_Exercices à faire_:
1. Recopiez fidèlement le passage du texte sur l'autobiographie de David Lodge qui va de « Couvrant la période » jusqu'à « et de romancier. ».
2. Reproduisez à l'identique toutes les entrées figurant plus bas, ligne par ligne, en omettant les images, s'il vous plaît.

_Texte_:

=======

Couvrant la période 1935-1975, cette autobiographie très attachée aux faits entraîne le lecteur dans le laboratoire du romancier connu pour son humour et son sens du comique. Elle constitue aussi une plongée dans l’Angleterre de l’après-guerre, notamment dans son système universitaire, puisque David Lodge a mené de front une carrière de professeur à l’université de Birmingham et de romancier.

 

À 81 ans, David Lodge se penche sur son passé et sur ses années de formation, de manière linéaire -et ce sans le ton caustique qui fît son succès en France- à la fin des années 1980, grâce aux éditions Rivages qui ont traduit ses romans de campus comme Un tout petit monde, ainsi que ses comédies de mœurs comme Jeu de société. Le titre, assez paradoxal pour un homme qui avait quatre ans quand la Seconde Guerre Mondiale a éclaté, s’explique par le fait qu’il a pu bénéficier de la loi sur l’enseignement secondaire de 1944 qui lui a assuré la gratuité de ses études, et une bourse calculée sur le revenu de sa famille afin d’étudier à l’University College de Londres. Il appartient donc à « la classe moyenne la plus modeste », et n’aurait jamais pu imaginer devenir universitaire sans ce changement profond dans le système éducatif britannique.

=======

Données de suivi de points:
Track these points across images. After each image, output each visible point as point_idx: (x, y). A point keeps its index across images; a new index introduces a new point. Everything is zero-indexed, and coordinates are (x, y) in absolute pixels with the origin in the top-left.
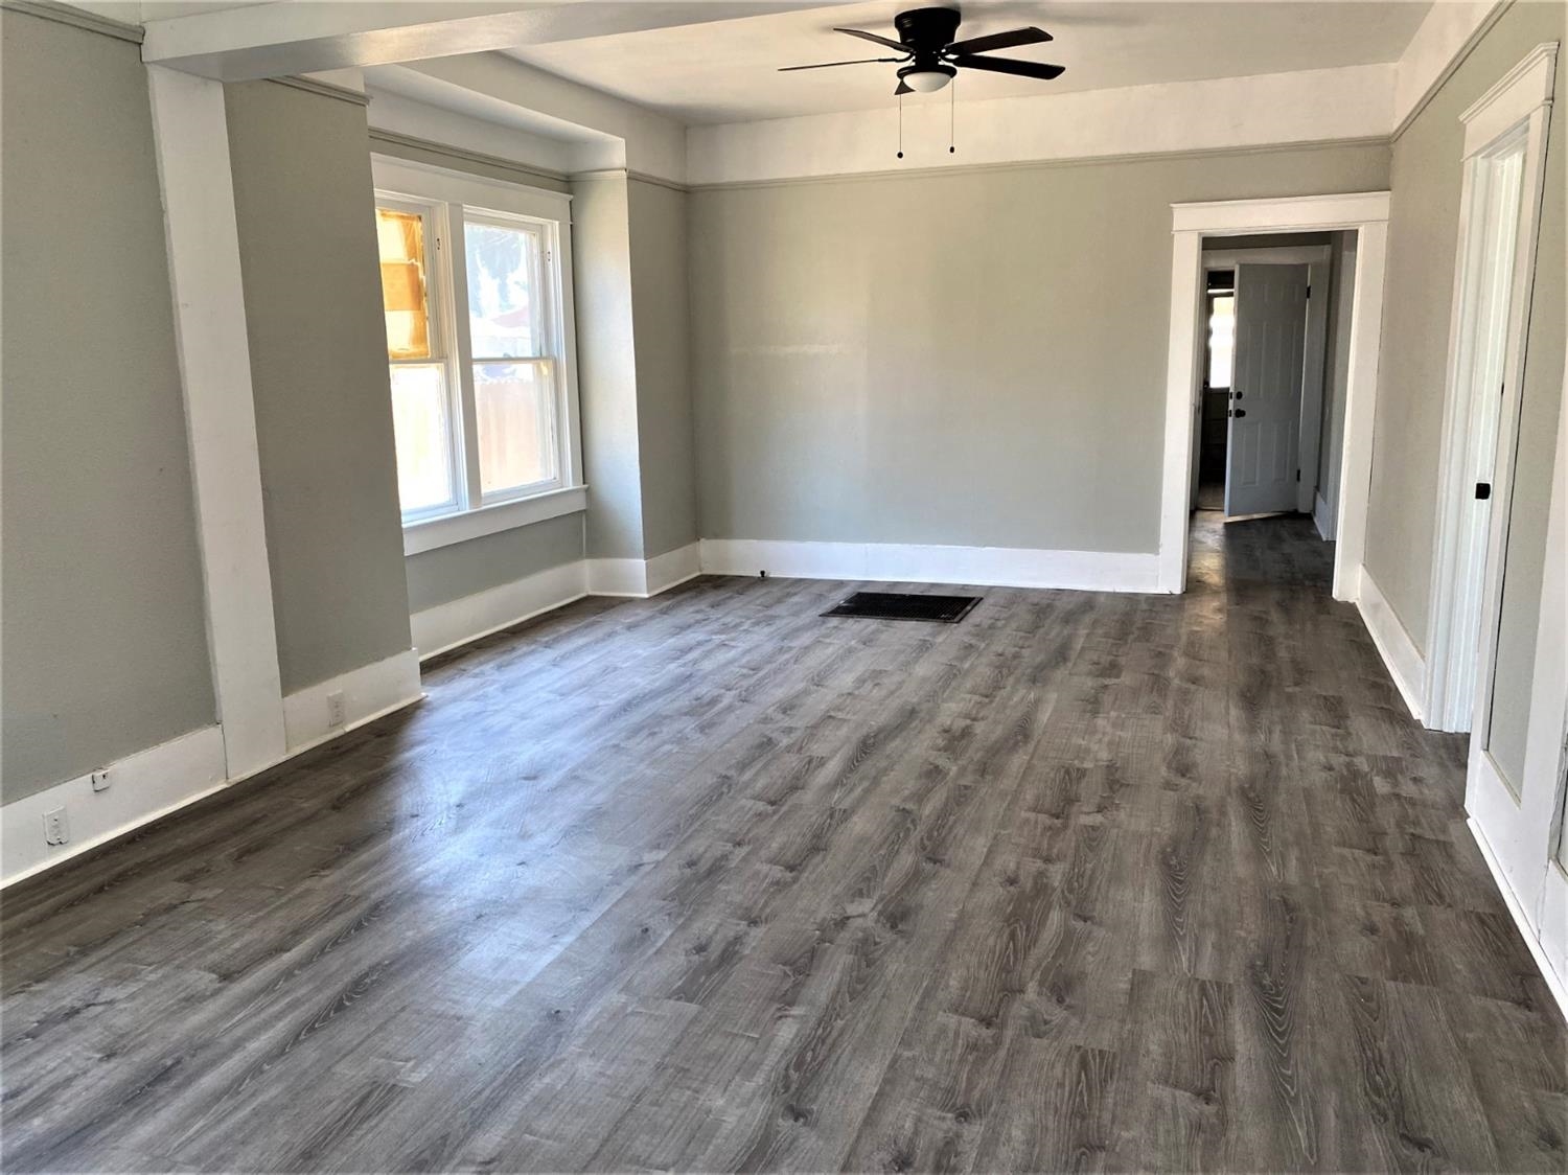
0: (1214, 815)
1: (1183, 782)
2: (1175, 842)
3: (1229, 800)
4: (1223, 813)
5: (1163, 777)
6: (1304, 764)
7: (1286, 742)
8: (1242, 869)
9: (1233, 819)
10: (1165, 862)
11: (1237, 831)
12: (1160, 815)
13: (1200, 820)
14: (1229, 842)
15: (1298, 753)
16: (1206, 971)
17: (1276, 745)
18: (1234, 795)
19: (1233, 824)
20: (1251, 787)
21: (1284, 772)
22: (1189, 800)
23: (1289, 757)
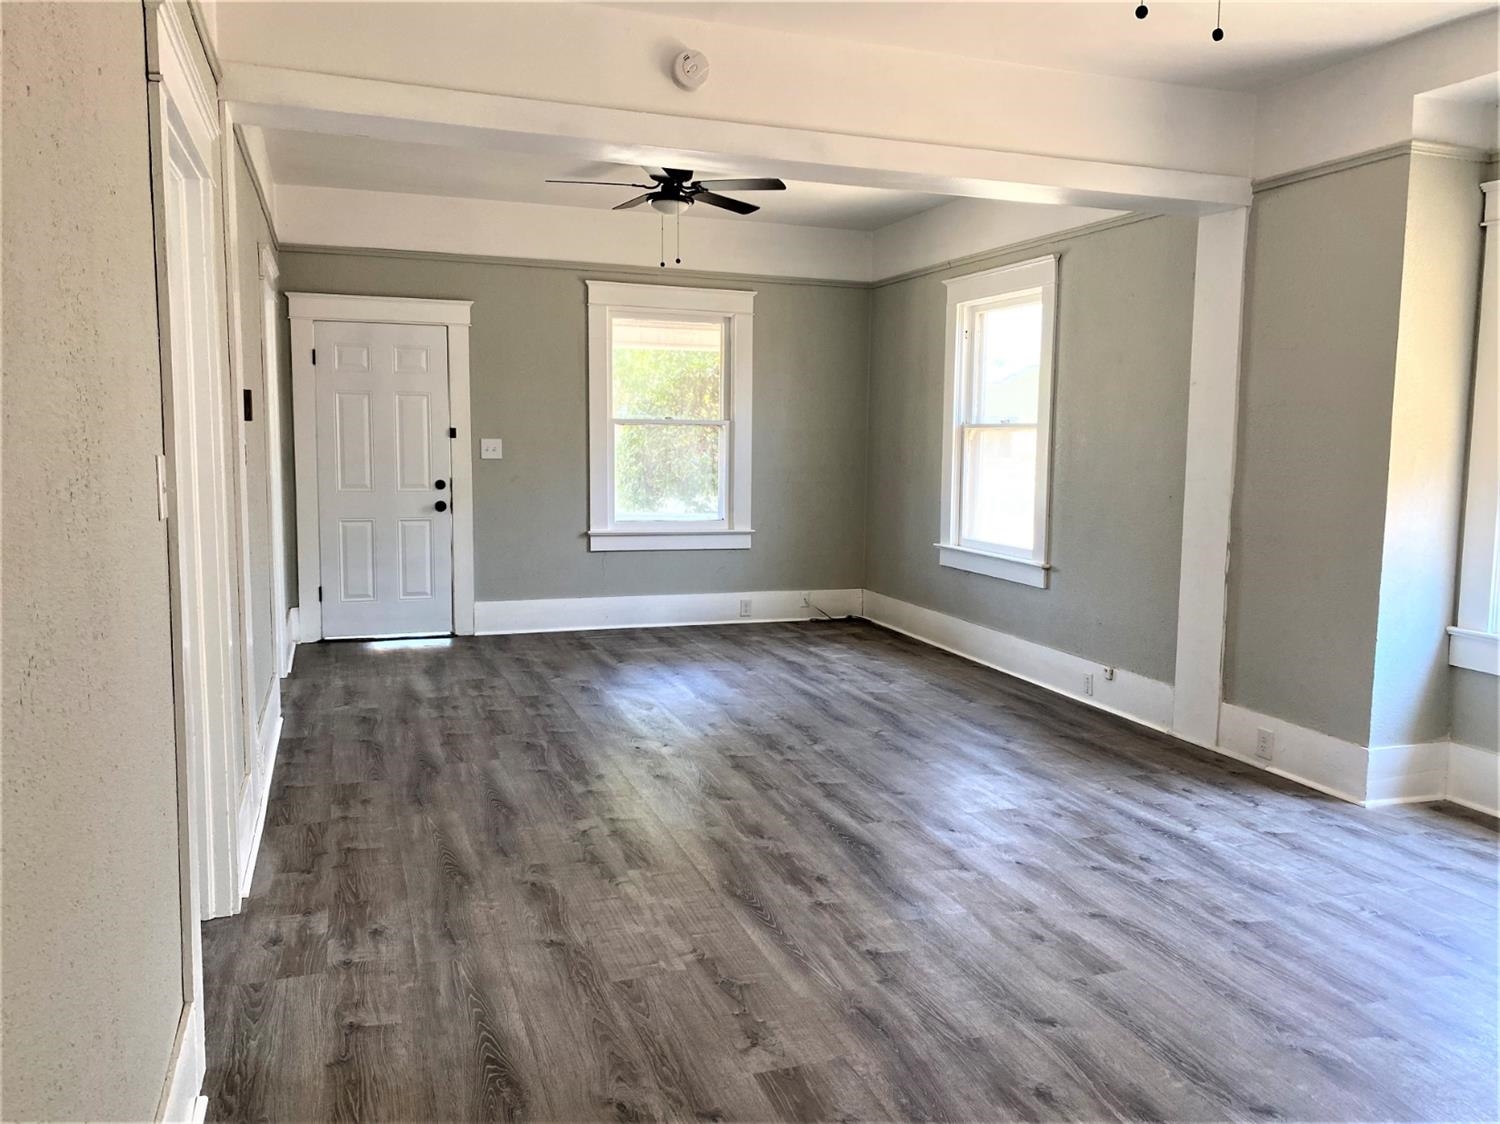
0: (488, 851)
1: (530, 877)
2: (509, 824)
3: (479, 867)
4: (480, 854)
5: (553, 877)
6: (405, 932)
7: (430, 967)
8: (454, 816)
9: (470, 851)
10: (510, 809)
11: (465, 843)
12: (533, 840)
13: (498, 844)
14: (467, 832)
15: (413, 949)
16: (462, 765)
17: (440, 955)
18: (475, 873)
19: (469, 846)
20: (461, 887)
21: (429, 916)
22: (515, 859)
23: (424, 939)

=======

_Résultats par tâche_:
1.
Couvrant la période 1935-1975, cette autobiographie très attachée aux faits entraîne le lecteur dans le laboratoire du romancier connu pour son humour et son sens du comique. Elle constitue aussi une plongée dans l’Angleterre de l’après-guerre, notamment dans son système universitaire, puisque David Lodge a mené de front une carrière de professeur à l’université de Birmingham et de romancier.

2.
Track these points across images. After each image, output each visible point as point_idx: (x, y). A point keeps its index across images; a new index introduces a new point. Everything is zero-indexed, and coordinates are (x, y) in absolute pixels with the origin in the top-left.
0: (1214, 815)
1: (1183, 782)
2: (1175, 842)
3: (1229, 800)
4: (1223, 813)
5: (1163, 777)
6: (1304, 764)
7: (1286, 742)
8: (1242, 869)
9: (1233, 819)
10: (1165, 862)
11: (1237, 831)
12: (1160, 815)
13: (1200, 820)
14: (1229, 842)
15: (1298, 753)
16: (1206, 971)
17: (1276, 745)
18: (1234, 795)
19: (1233, 824)
20: (1251, 787)
21: (1284, 772)
22: (1189, 800)
23: (1289, 757)
0: (488, 851)
1: (530, 877)
2: (509, 824)
3: (479, 867)
4: (480, 854)
5: (553, 877)
6: (405, 932)
7: (430, 967)
8: (454, 816)
9: (470, 851)
10: (510, 809)
11: (465, 843)
12: (533, 840)
13: (498, 844)
14: (467, 832)
15: (413, 949)
16: (462, 765)
17: (440, 955)
18: (475, 873)
19: (469, 846)
20: (461, 887)
21: (429, 916)
22: (515, 859)
23: (424, 939)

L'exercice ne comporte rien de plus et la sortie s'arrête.